**Material shown:**
..........

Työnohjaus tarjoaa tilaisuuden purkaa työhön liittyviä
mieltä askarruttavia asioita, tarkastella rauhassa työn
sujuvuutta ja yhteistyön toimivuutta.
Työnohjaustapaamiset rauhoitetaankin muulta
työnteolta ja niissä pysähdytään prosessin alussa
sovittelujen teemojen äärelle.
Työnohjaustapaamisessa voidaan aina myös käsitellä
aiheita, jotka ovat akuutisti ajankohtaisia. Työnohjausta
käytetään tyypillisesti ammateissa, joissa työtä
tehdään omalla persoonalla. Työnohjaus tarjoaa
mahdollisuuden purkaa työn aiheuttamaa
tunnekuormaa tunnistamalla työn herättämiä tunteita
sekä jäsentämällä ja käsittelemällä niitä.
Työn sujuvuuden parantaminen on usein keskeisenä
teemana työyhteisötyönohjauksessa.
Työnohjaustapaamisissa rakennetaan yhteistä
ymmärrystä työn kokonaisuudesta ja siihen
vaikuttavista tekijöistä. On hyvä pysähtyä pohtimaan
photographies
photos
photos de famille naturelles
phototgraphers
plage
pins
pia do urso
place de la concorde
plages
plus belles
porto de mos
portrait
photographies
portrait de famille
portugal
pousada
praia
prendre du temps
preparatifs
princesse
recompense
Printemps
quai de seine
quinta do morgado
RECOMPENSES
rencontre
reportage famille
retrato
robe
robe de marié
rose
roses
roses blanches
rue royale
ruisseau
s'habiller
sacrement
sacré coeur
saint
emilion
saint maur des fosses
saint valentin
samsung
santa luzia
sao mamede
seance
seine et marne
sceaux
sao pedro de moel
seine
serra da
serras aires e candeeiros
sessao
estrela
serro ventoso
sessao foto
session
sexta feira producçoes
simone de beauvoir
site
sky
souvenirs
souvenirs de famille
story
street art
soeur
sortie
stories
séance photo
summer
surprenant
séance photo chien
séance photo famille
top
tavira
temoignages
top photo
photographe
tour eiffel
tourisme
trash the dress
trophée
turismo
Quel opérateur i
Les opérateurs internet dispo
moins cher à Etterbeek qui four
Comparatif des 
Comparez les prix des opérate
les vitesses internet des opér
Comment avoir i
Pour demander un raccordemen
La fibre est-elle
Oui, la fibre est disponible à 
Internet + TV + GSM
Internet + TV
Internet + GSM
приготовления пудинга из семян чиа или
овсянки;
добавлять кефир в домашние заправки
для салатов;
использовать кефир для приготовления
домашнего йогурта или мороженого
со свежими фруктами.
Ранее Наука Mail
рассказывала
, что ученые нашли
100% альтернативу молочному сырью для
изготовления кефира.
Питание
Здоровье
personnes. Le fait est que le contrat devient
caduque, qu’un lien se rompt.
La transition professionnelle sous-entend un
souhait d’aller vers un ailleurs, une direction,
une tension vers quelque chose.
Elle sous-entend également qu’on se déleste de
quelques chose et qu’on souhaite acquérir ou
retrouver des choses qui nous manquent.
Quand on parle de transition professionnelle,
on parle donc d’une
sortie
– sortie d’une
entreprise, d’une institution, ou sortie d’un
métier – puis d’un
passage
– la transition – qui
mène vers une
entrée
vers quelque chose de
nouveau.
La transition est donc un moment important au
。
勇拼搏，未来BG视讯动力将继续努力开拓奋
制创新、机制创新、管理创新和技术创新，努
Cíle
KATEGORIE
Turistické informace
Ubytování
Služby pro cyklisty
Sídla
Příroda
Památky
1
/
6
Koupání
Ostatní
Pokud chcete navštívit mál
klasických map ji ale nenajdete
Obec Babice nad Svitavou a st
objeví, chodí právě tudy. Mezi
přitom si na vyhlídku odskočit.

..........

**Your instructions:** Return all the rows above word for word, keeping each line, its characters, and its order unchanged.

**Your response:**
Työnohjaus tarjoaa tilaisuuden purkaa työhön liittyviä
mieltä askarruttavia asioita, tarkastella rauhassa työn
sujuvuutta ja yhteistyön toimivuutta.
Työnohjaustapaamiset rauhoitetaankin muulta
työnteolta ja niissä pysähdytään prosessin alussa
sovittelujen teemojen äärelle.
Työnohjaustapaamisessa voidaan aina myös käsitellä
aiheita, jotka ovat akuutisti ajankohtaisia. Työnohjausta
käytetään tyypillisesti ammateissa, joissa työtä
tehdään omalla persoonalla. Työnohjaus tarjoaa
mahdollisuuden purkaa työn aiheuttamaa
tunnekuormaa tunnistamalla työn herättämiä tunteita
sekä jäsentämällä ja käsittelemällä niitä.
Työn sujuvuuden parantaminen on usein keskeisenä
teemana työyhteisötyönohjauksessa.
Työnohjaustapaamisissa rakennetaan yhteistä
ymmärrystä työn kokonaisuudesta ja siihen
vaikuttavista tekijöistä. On hyvä pysähtyä pohtimaan
photographies
photos
photos de famille naturelles
phototgraphers
plage
pins
pia do urso
place de la concorde
plages
plus belles
porto de mos
portrait
photographies
portrait de famille
portugal
pousada
praia
prendre du temps
preparatifs
princesse
recompense
Printemps
quai de seine
quinta do morgado
RECOMPENSES
rencontre
reportage famille
retrato
robe
robe de marié
rose
roses
roses blanches
rue royale
ruisseau
s'habiller
sacrement
sacré coeur
saint
emilion
saint maur des fosses
saint valentin
samsung
santa luzia
sao mamede
seance
seine et marne
sceaux
sao pedro de moel
seine
serra da
serras aires e candeeiros
sessao
estrela
serro ventoso
sessao foto
session
sexta feira producçoes
simone de beauvoir
site
sky
souvenirs
souvenirs de famille
story
street art
soeur
sortie
stories
séance photo
summer
surprenant
séance photo chien
séance photo famille
top
tavira
temoignages
top photo
photographe
tour eiffel
tourisme
trash the dress
trophée
turismo
Quel opérateur i
Les opérateurs internet dispo
moins cher à Etterbeek qui four
Comparatif des 
Comparez les prix des opérate
les vitesses internet des opér
Comment avoir i
Pour demander un raccordemen
La fibre est-elle
Oui, la fibre est disponible à 
Internet + TV + GSM
Internet + TV
Internet + GSM
приготовления пудинга из семян чиа или
овсянки;
добавлять кефир в домашние заправки
для салатов;
использовать кефир для приготовления
домашнего йогурта или мороженого
со свежими фруктами.
Ранее Наука Mail
рассказывала
, что ученые нашли
100% альтернативу молочному сырью для
изготовления кефира.
Питание
Здоровье
personnes. Le fait est que le contrat devient
caduque, qu’un lien se rompt.
La transition professionnelle sous-entend un
souhait d’aller vers un ailleurs, une direction,
une tension vers quelque chose.
Elle sous-entend également qu’on se déleste de
quelques chose et qu’on souhaite acquérir ou
retrouver des choses qui nous manquent.
Quand on parle de transition professionnelle,
on parle donc d’une
sortie
– sortie d’une
entreprise, d’une institution, ou sortie d’un
métier – puis d’un
passage
– la transition – qui
mène vers une
entrée
vers quelque chose de
nouveau.
La transition est donc un moment important au
。
勇拼搏，未来BG视讯动力将继续努力开拓奋
制创新、机制创新、管理创新和技术创新，努
Cíle
KATEGORIE
Turistické informace
Ubytování
Služby pro cyklisty
Sídla
Příroda
Památky
1
/
6
Koupání
Ostatní
Pokud chcete navštívit mál
klasických map ji ale nenajdete
Obec Babice nad Svitavou a st
objeví, chodí právě tudy. Mezi
přitom si na vyhlídku odskočit.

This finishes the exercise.